Print the listing below word for word, omitting the pictures.

*** Opening Task material ***

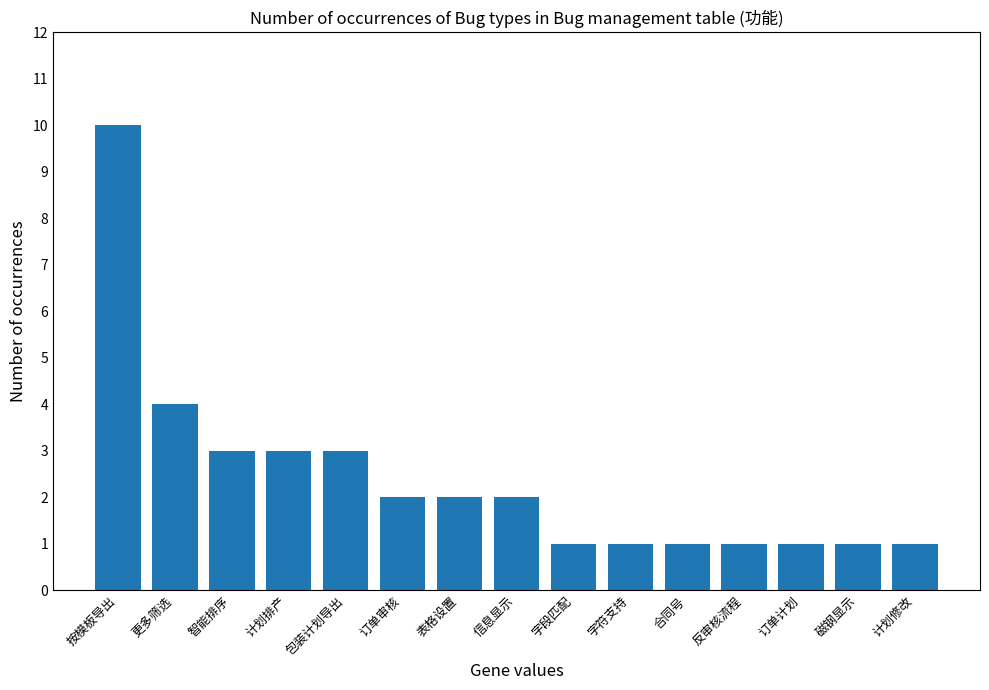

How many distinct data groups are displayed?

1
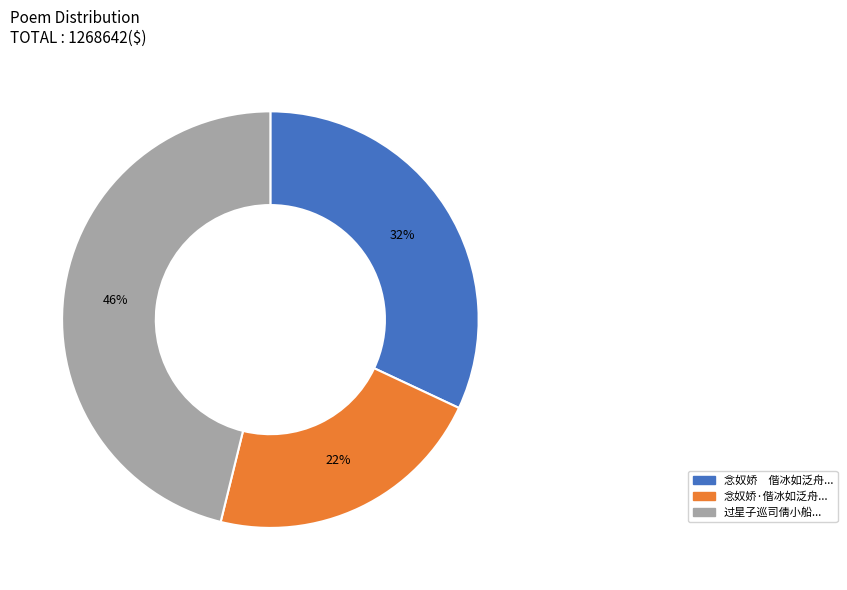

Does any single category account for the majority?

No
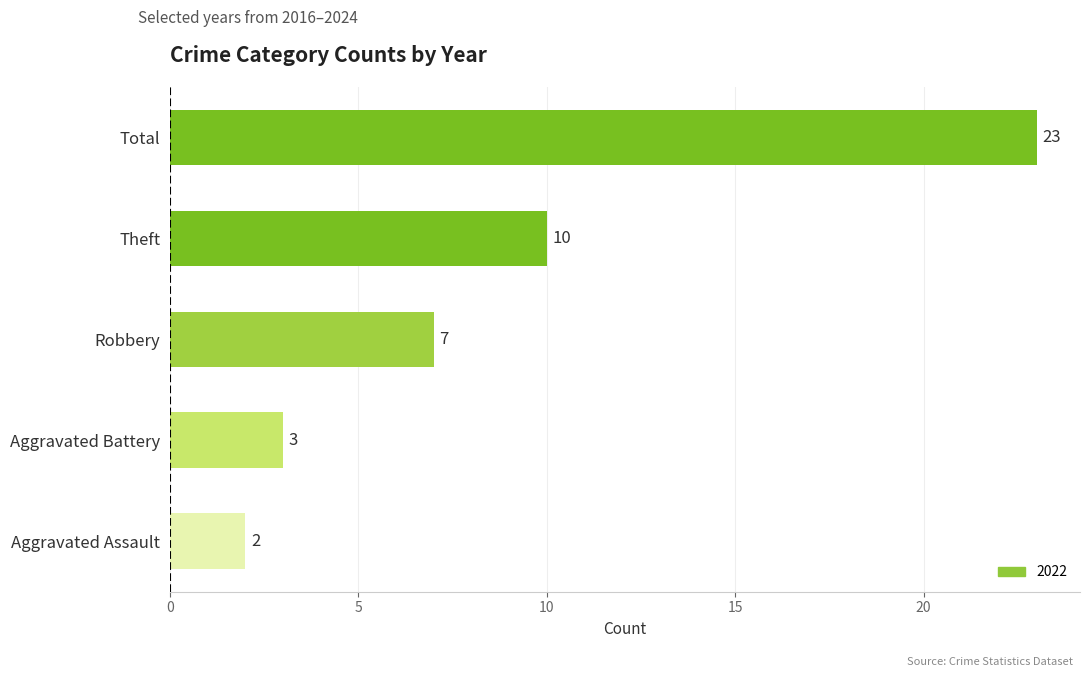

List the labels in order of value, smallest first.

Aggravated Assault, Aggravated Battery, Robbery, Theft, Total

*** Closing Task material ***

**Final answer:**
How many distinct data groups are displayed?

1

Does any single category account for the majority?

No

List the labels in order of value, smallest first.

Aggravated Assault, Aggravated Battery, Robbery, Theft, Total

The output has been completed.